In one hospital initiative focused on babies of diabetic mothers, early breastfeeding combined with hand-expressed colostrum drops led to more stable glucose readings than formula supplementation, even though the colostrum volumes were smaller than the formula volumes. The same protocol resulted in fewer transfers to the NICU for intravenous glucose and higher rates of exclusive breastfeeding. This suggests that colostrum’s blood sugar benefits come not just from calories but from the specific bioactive compounds it contains.

What If You Can Only Produce a Small Amount?

Many new parents worry that the tiny volumes of colostrum aren’t enough. In the first 24 hours, feeding guidelines suggest 2 to 10 mL per feed is appropriate, rising to 5 to 15 mL per feed between 24 and 48 hours. Those small amounts are genuinely sufficient for a healthy term newborn. The baby’s stomach capacity grows rapidly over the first week, and your milk supply scales up to match.

If you’re finding it difficult to breastfeed directly, hand expression is an effective way to collect colostrum. Even a few drops delivered by syringe or spoon provide immune and nutritional benefits. Lactation consultants often teach hand expression in the hospital specifically because it helps establish milk supply while ensuring the baby gets colostrum from the start. Some mothers even begin hand-expressing colostrum in late pregnancy (typically after 36 weeks, with their provider’s guidance) so they have a small frozen supply ready.

Does Every Drop Matter?

Yes. Even partial colostrum feeding offers benefits. The concentration of protective antibodies is so high that a baby receiving just a few milliliters still gets a significant immune boost.

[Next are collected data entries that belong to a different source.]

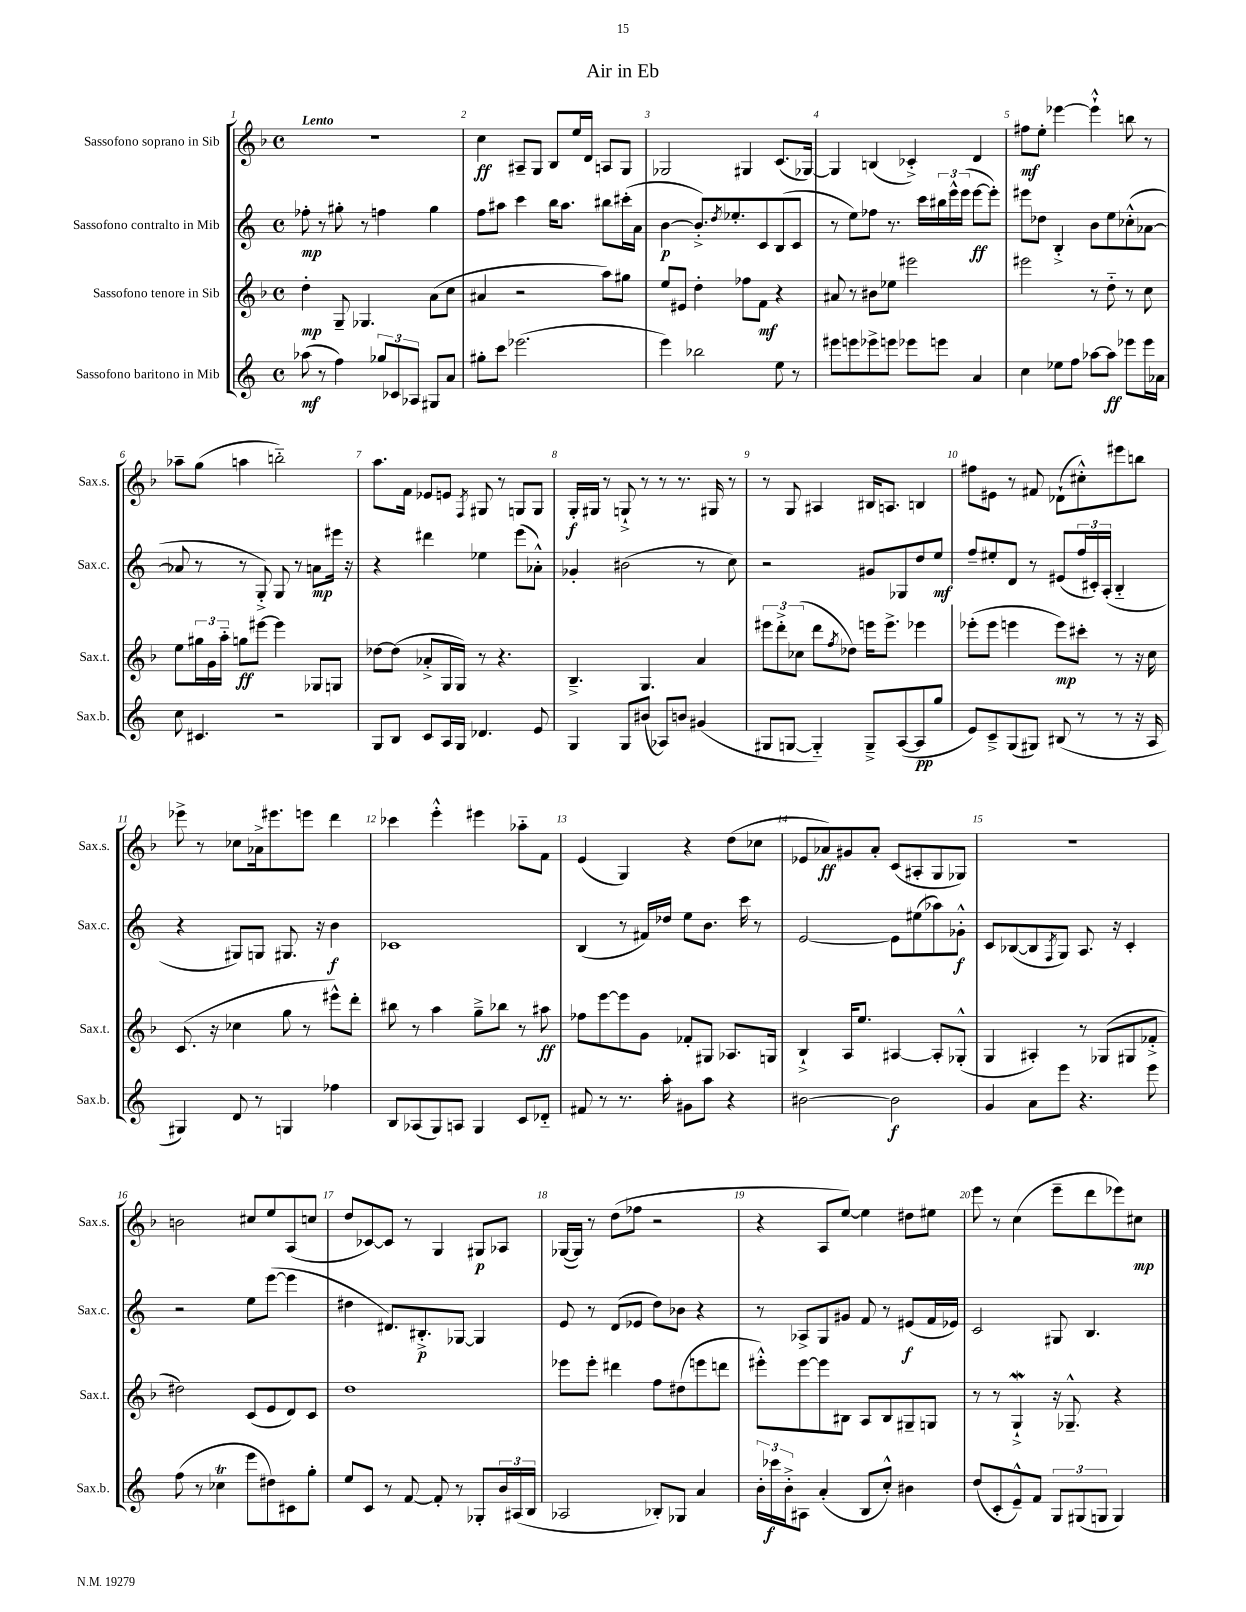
\header { title = "Air in Eb" }
<<
\new StaffGroup <<
\new Staff = "s0" \with { instrumentName = "Sassofono soprano in Sib" shortInstrumentName = "Sax.s." } {
    \clef treble \key f \major \defaultTimeSignature \time 4/4 \tempo "Lento"
    R1 |
    c''4\ff ais8-- g8 bes8 e''16 d'16 a8 g8 |
    ges2 gis4 c'8.( ges16~) |
    ges4 b4( ces'4-.->) d'4 |
    fis''8\mf e''8-. ees'''4~ ees'''4-!-^ b''8 r8 |
    aes''8-- g''8( a''4 b''2-_) |
    a''8. f'16 ees'8 e'8 \acciaccatura { f8 } gis8 r8 g8 g8 |
    g16-.\f gis16 r8 g8-!-> r8 r8 r8. gis16 r8 |
    r8 g8 ais4 bis16 a8. b4 |
    fis''8 eis'8 r8 fis'8 des'8-!( cis''8-.-^) eis'''8 b''8 |
    ees'''8-> r8 ces''8 aes'16-> eis'''8. e'''8 d'''4 |
    ces'''4 e'''4-.-^ eis'''4 aes''8-_ f'8 |
    e'4( g4) r4 d''8( ces''8 |
    ees'8 aes'8\ff) gis'8 aes'8-. c'8( ais8-. g8 ges8) |
    R1 |
    b'2 cis''8 e''8 a8( c''8 |
    d''8 ces'8~) ces'8 r8 g4 gis8\p aes8 |
    ges16~( ges16) r8 d''8( fes''8 r2 |
    r4 a8 e''8~) e''4 dis''8 eis''8 |
    e'''8 r8 c''4( e'''8-- d'''8 ees'''8) cis''8\mp \bar "|." |
}
\new Staff = "s1" \with { instrumentName = "Sassofono contralto in Mib" shortInstrumentName = "Sax.c." } {
    \clef treble \key c \major \defaultTimeSignature \time 4/4
    fes''8-.\mp r8 gis''8-. r8 f''4 gis''4 |
    f''8 ais''8 c'''4 b''16 ais''8. bis''8 cis'''16-.( a'16 |
    b'4~\p b'8.-.->) \acciaccatura { d''8 } ees''8.-. c'8 b8( c'8 |
    r8 e''8) fes''8 r8. c'''16 \tuplet 3/2 { bis''16 e'''16-^ e'''16( } e'''8~\ff e'''8-.) |
    eis'''8 des''8 b4-.-> b'8 e''8 ces''8-.-^( aes'8~ |
    aes'8 r8 r8 g8-.->) g8 r8 a'8\mp eis'''16 r16 |
    r4 dis'''4 ees''4 e'''8( aes'8-.-^) |
    ges'4-. bis'2( r8 c''8) |
    r2 gis'8 ges8 d''8 e''8\mf |
    f''8-- eis''8-. d'8 r8 eis'8( \tuplet 3/2 { f''16 cis'16-.) a16-.( } b4-_ |
    r4 gis8) g8 gis8. r16 b'4\f |
    ces'1 |
    b4( r8 fis'16) des''16 e''8 b'8. c'''16 r8 |
    e'2~ e'8 eis''8( aes''8) ges'8-.-^\f |
    c'8 bes8~( bes8 \acciaccatura { f8 } g8) a8. r16 c'4-. |
    r2 e''8 e'''8~( e'''4 |
    dis''4 dis'8.) bis8.-.->\p ges8~ ges4 |
    e'8 r8 d'8( ees'8 d''8) bes'8 r4 |
    r8 aes8-> g8 gis'8 f'8 r8 eis'8\f( f'16 ees'16) |
    c'2 gis8 b4. \bar "|." |
}
\new Staff = "s2" \with { instrumentName = "Sassofono tenore in Sib" shortInstrumentName = "Sax.t." } {
    \clef treble \key f \major \defaultTimeSignature \time 4/4
    d''4-.\mp g8-- ges4. a'8( c''8 |
    ais'4 r2 a''8) gis''8 |
    e''8 eis'8 d''4-. fes''8 f'8\mf r4 |
    ais'8 r8 bis'8 ees''8 eis'''2 |
    eis'''2 r8 d''8-_ r8 c''8 |
    e''8 \tuplet 3/2 { gis''16 g'16 a''16-_ } g''8\ff eis'''8~ eis'''4 ges8 g8 |
    des''8~ des''8( aes'8-.-> g16 g16) r8 r4. |
    bes4.---> g4. a'4 |
    \tuplet 3/2 { eis'''8 d'''8-.-> ces''8( } d'''8 \acciaccatura { f''8 } des''8) e'''16 e'''8.-> ees'''4 |
    ees'''8-.( ees'''8 e'''4 e'''8\mp) cis'''8-. r8 r16 c''16 |
    c'8.( r16 ces''4 g''8 r8 eis'''8-^) d'''8-. |
    bis''8 r8 a''4 g''8---> bes''8 r8 ais''8\ff |
    fes''8 e'''8~ e'''8 g'8 fes'8-. gis8 aes8. g16 |
    bes4-!-> a16 e''8. ais4~ ais8-. ges8-.-^( |
    g4 ais4-.) r8 ges8( gis8 fes'8-.-> |
    dis''2) c'8( e'8 d'8) c'8 |
    d''1 |
    ees'''8 ees'''8-. dis'''4 f''8 dis''8( e'''8 d'''8 |
    eis'''8-.-^) eis'''8~ eis'''8 bis8 a8 bis8 gis8-- g8 |
    r8 r8 g4-!->\mordent r16 ges8.---^ r4 \bar "|." |
}
\new Staff = "s3" \with { instrumentName = "Sassofono baritono in Mib" shortInstrumentName = "Sax.b." } {
    \clef treble \key c \major \defaultTimeSignature \time 4/4
    aes''8\mf( r8 f''4) \tuplet 3/2 { ges''8 ces'8 aes8 } gis8 a'8 |
    gis''8-. c'''8 ees'''2.( |
    e'''4) bes''2 e''8 r8 |
    eis'''8 e'''8 ees'''8-> e'''8 ees'''8 e'''8 a'4 |
    c''4 ees''8 f''8 aes''8~ aes''8\ff ees'''8 ees'''16 aes'16 |
    c''8 cis'4. r2 |
    g8 b8 c'8 a16 g16 des'4. e'8 |
    g4 g8 bis'8( aes8) b'8 gis'4( |
    gis8 g8~ g4-_) g8---> a8~( a8\pp g''8 |
    e'8) c'8---> g8( gis8) bis8( r8 r8 r16 a16 |
    gis4) d'8 r8 g4 fes''4 |
    b8 aes8( g8) a8 g4 c'8 des'8-_ |
    fis'8 r8 r8. a''16-. gis'8 a''8 r4 |
    bis'2~ bis'2\f |
    g'4 a'8 e'''8 r4. e'''8 |
    f''8( r8 ces''4\trill e'''8 dis''8) cis'8 g''8-. |
    e''8 c'8 r8 f'8~ f'8-. r8 ges8-. \tuplet 3/2 { b'16 ais16( b16 } |
    aes2 bes8-.) ges8 a'4 |
    \tuplet 3/2 { b'16-. ces'''16\f b'16-.-> } ais8 a'4-.( b8 c''8-.-^) bis'4 |
    d''8( c'8-. e'8---^) f'8 \tuplet 3/2 { g8 gis8( g8 } g4) \bar "|." |
}
>>
>>
\layout { \context { \Score \override BarNumber.break-visibility = ##(#f #t #t) barNumberVisibility = #all-bar-numbers-visible } }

The growth factors that help seal the gut lining are active in small quantities. And the blood sugar stabilization effect has been observed even with very modest volumes of hand-expressed colostrum.

Babies who are premature or in the NICU often receive colostrum via oral care, where tiny amounts are swabbed inside the baby’s cheeks. This practice is increasingly standard in neonatal units because the immune benefits begin the moment colostrum contacts the mucous membranes of the mouth, before it even reaches the stomach. For full-term, healthy babies, the message is simpler: frequent feeding in the first few days, even when it feels like nothing is coming out, is delivering more than you might think.